There are also unique sources of income that could have an effect on Medicaid eligibility. For example, Post 27, discusses the fact that although property in probate is treated as an “inaccessible resource,” the distributions made by an estate to a beneficiary result in taxable income. Fiduciary income tax is a course unto itself, but basically, the distributions result in income tax to the extent of the income of the estate for that year (technically called distributable net income).

Previously, County Medicaid Boards did not ask for verification of income for prior years (Forms 1099). Now such inquiry is made. The reason for this, is that Medicaid is looking for closed out accounts and the disposition of such accounts and also assets that may have inadvertently been omitted.


Disclaimer: This article does not constitute legal advice and each person may have unique facts for which legal consultation may be necessary.

© April 2009, Post 64

Wednesday, December 2, 2009

Life Insurance Issues Revisited

In prior Post 3, I discussed life insurance issues. This post will discuss them in greater detail with an emphasis on life insurance planning.

As indicated in Post 3, the cash value of a life insurance policy has an effect on Medicaid eligibility with the cash value being a resource.
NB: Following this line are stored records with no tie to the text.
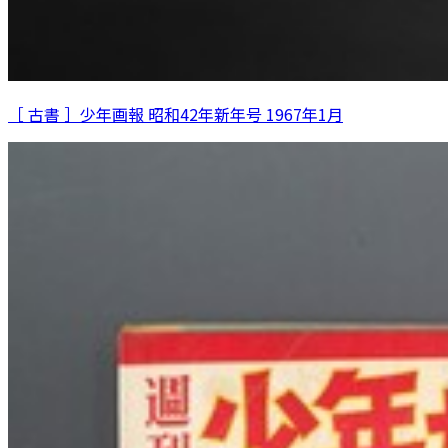
［ 古書 ］少年画報 昭和42年新年号 1967年1月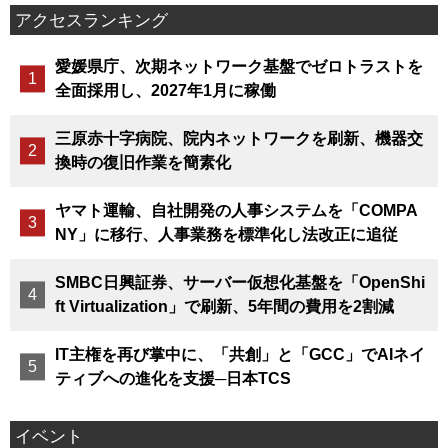
アクセスランキング
愛媛県庁、次期ネットワーク基盤でゼロトラストを
全面採用し、2027年1月に稼働
三原赤十字病院、院内ネットワークを刷新、機器交
換時の復旧作業を簡素化
ヤマト運輸、自社開発の人事システムを「COMPA
NY」に移行、人事業務を標準化し法改正に追従
SMBC日興証券、サーバー仮想化基盤を「OpenShi
ft Virtualization」で刷新、5年間の費用を2割減
IT主権を再び掌中に、「共創」と「GCC」でAIネイ
ティブへの進化を支援─日本TCS
イベント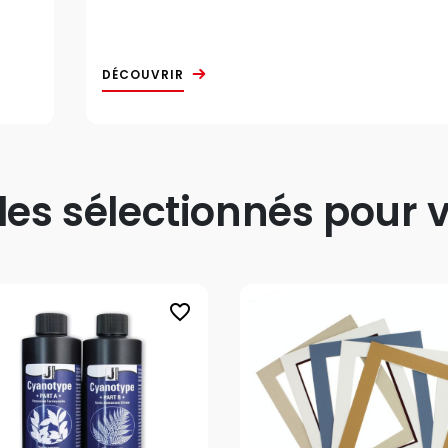
DÉCOUVRIR
s sélectionnés pour v
favorite_border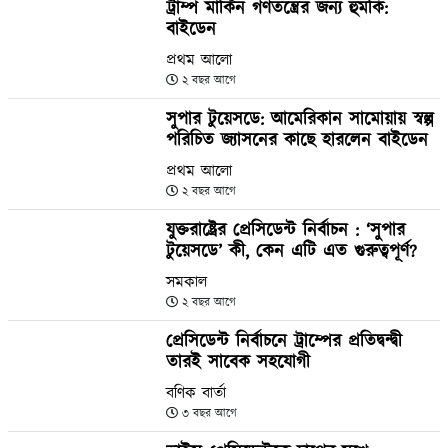
ট্রাম্প মার্কিন গণতন্ত্রের জন্য হুমকি:
বাইডেন
প্রথম আলো
২ বছর আগে
সুপার টুয়েসডে: আমেরিকান সামোয়ায় স্বল্প
পরিচিত জ্যাসনের কাছে হারলেন বাইডেন
প্রথম আলো
২ বছর আগে
যুক্তরাষ্ট্রের প্রেসিডেন্ট নির্বাচন : ‘সুপার
টুয়েসডে’ কী, কেন এটি এত গুরুত্বপূর্ণ?
সমকাল
২ বছর আগে
প্রেসিডেন্ট নির্বাচনে ট্রাম্পের প্রতিদ্বন্দ্বী
তারই সাবেক সহযোগী
বণিক বার্তা
৩ বছর আগে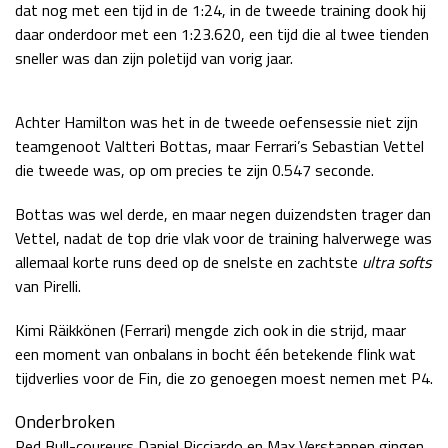
dat nog met een tijd in de 1:24, in de tweede training dook hij
Race
zo 21:00 - 23:00
daar onderdoor met een 1:23.620, een tijd die al twee tienden
GP ABU DHABI 2026
04 - 06 dec
sneller was dan zijn poletijd van vorig jaar.
Kwalificatie
za 05:00 - 06:00
Race
zo 05:00 - 07:00
Achter Hamilton was het in de tweede oefensessie niet zijn
Kwalificatie
za 15:00 - 16:00
teamgenoot Valtteri Bottas, maar Ferrari’s Sebastian Vettel
Race
zo 14:00 - 16:00
die tweede was, op om precies te zijn 0.547 seconde.
Bottas was wel derde, en maar negen duizendsten trager dan
GP QATAR 2026
27 - 29 nov
Vettel, nadat de top drie vlak voor de training halverwege was
allemaal korte runs deed op de snelste en zachtste
ultra soft
s
van Pirelli.
Kwalificatie
za 19:00 - 20:00
Kimi Räikkönen (Ferrari) mengde zich ook in die strijd, maar
Race
zo 17:00 - 19:00
een moment van onbalans in bocht één betekende flink wat
tijdverlies voor de Fin, die zo genoegen moest nemen met P4.
Onderbroken
Red Bull-coureurs Daniel Ricciardo en Max Verstappen gingen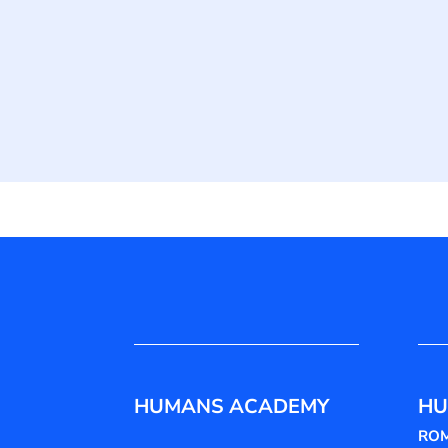
HUMANS ACADEMY
HU
RO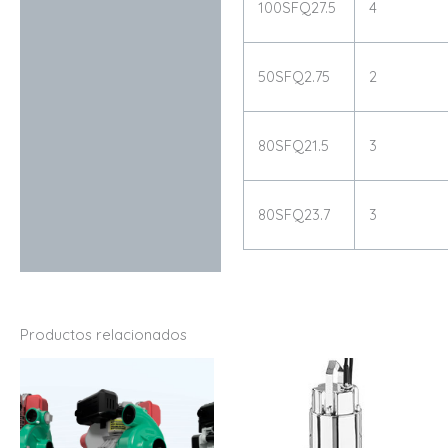
100SFQ27.5
4
50SFQ2.75
2
80SFQ21.5
3
80SFQ23.7
3
Productos relacionados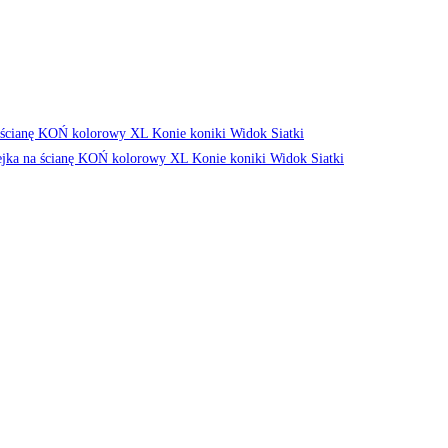
Widok Siatki
Widok Siatki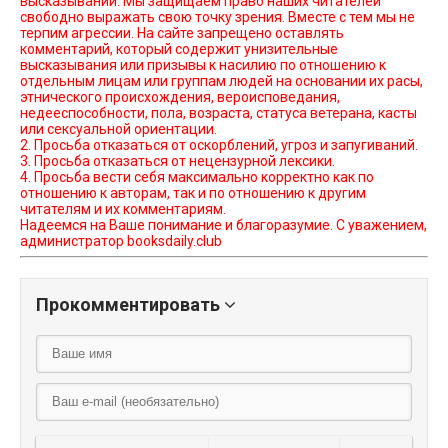
высказываний. Мы защищаем право наших читателей
свободно выражать свою точку зрения. Вместе с тем мы не
терпим агрессии. На сайте запрещено оставлять
комментарий, который содержит унизительные
высказывания или призывы к насилию по отношению к
отдельным лицам или группам людей на основании их расы,
этнического происхождения, вероисповедания,
недееспособности, пола, возраста, статуса ветерана, касты
или сексуальной ориентации.
2. Просьба отказаться от оскорблений, угроз и запугиваний.
3. Просьба отказаться от нецензурной лексики.
4. Просьба вести себя максимально корректно как по
отношению к авторам, так и по отношению к другим
читателям и их комментариям.
Надеемся на Ваше понимание и благоразумие. С уважением,
администратор booksdaily.club
Прокомментировать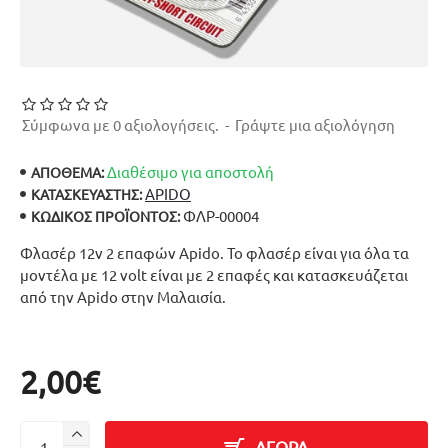
Σύμφωνα με 0 αξιολογήσεις.
-
Γράψτε μια αξιολόγηση
Διαθέσιμο για αποστολή
ΑΠΟΘΕΜΑ:
APIDO
ΚΑΤΑΣΚΕΥΑΣΤΉΣ:
ΦΛΡ-00004
ΚΩΔΙΚΌΣ ΠΡΟΪΌΝΤΟΣ:
Φλασέρ 12v 2 επαφών Apido. Το φλασέρ είναι για όλα τα
μοντέλα με 12 volt είναι με 2 επαφές και κατασκευάζεται
από την Apido στην Μαλαισία.
2,00€
ΑΓΟΡΑ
The solution to this problem is to borrow against the cash value or surrender the policy. As indicated, in a community spouse situation, a transfer to the community spouse might make sense.

"Paid up" insurance may or may not have cash value. Similarly, if dividends are used to increase the value of insurance, there may or may not be cash value. Keep in mind that the surrender of a policy is a taxable event with the gain being the difference between the amount realized and premiums paid. This results in ordinary income.
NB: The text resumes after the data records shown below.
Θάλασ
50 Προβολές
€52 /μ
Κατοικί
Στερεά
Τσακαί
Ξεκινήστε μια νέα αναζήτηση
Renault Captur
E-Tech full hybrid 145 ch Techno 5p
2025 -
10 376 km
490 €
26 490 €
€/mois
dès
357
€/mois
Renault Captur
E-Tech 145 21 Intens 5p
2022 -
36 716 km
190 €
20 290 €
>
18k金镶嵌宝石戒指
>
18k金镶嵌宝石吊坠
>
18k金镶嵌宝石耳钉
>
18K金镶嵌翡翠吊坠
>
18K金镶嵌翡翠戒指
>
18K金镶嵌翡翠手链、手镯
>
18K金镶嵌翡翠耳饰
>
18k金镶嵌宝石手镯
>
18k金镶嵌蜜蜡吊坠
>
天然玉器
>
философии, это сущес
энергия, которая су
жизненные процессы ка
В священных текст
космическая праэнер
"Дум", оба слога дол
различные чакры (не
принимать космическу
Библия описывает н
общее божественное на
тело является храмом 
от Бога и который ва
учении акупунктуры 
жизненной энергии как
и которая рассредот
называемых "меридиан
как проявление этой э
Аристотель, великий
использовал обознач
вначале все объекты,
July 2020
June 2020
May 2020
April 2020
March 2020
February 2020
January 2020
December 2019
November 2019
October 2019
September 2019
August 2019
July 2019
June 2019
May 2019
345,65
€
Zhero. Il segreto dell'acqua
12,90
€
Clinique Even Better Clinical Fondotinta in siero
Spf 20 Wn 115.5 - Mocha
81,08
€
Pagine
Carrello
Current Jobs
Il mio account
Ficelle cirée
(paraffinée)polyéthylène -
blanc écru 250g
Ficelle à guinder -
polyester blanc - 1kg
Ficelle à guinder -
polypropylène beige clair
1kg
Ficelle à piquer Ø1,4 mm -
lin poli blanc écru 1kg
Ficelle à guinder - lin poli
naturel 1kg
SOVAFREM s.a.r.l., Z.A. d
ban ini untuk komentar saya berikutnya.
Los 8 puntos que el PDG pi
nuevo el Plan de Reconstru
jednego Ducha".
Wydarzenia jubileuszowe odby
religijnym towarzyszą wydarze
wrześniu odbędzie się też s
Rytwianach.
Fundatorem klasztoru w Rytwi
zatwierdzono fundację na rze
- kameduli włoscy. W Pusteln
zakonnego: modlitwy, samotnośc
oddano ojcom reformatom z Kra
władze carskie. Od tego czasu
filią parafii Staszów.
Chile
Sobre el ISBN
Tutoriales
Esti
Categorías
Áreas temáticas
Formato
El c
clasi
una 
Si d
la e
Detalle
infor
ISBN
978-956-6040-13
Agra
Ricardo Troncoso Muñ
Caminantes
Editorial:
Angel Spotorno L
There are many uses for life insurance in today's world that do not have a direct bearing on Medicaid. For example, in the last twenty years, term insurance has become popular. Term insurance is used for purposes such as buy-sell agreements and to cover the costs of a child's college education. Such policies have no cash value.

As pointed out in Post 3, the key problem to avoid is the situation where there is group insurance ( no cash value) and the cash value policy is under $1,500. The rule is that the policies are aggregated for these purposes and the cash value counts towards eligibility.

Disclaimer: This article does not constitute legal advice and each person may have unique facts for which legal consultation may be necessary.

Child Moving In with Parent to Satisfy Caretaker Requirement

Post 6 and 23 discuss the planning technique of an applicant transferring property to a child whose care allowed the parent to remain at home for at least a two-year period prior to institutionalization. These articles assume the time period had been met.

However, as can be seen Medicaid planning requires creativity. For example, a parent/ possible applicant may be living at home and needs the care of a child (assumes single). If the child moves in and provides the necessary care, Post 6 sets forth the procedure for transferring the home to the caretaker child (i.e. transfer at Medicaid hearing). Therefore, i have had a client (potential applicant) request her daughter to move into the home and hopefully the parent will not go into a nursing home for at least two years. For a more detailed analysis, see Post 6.

This plan resulted from a lengthy discussion with the client of numerous possibilities regarding the home ( for such discussions, see Post 18 and 41).

Disclaimer: This article does not constitute legal advice and each person may have unique facts for which legal consultation may be necessary.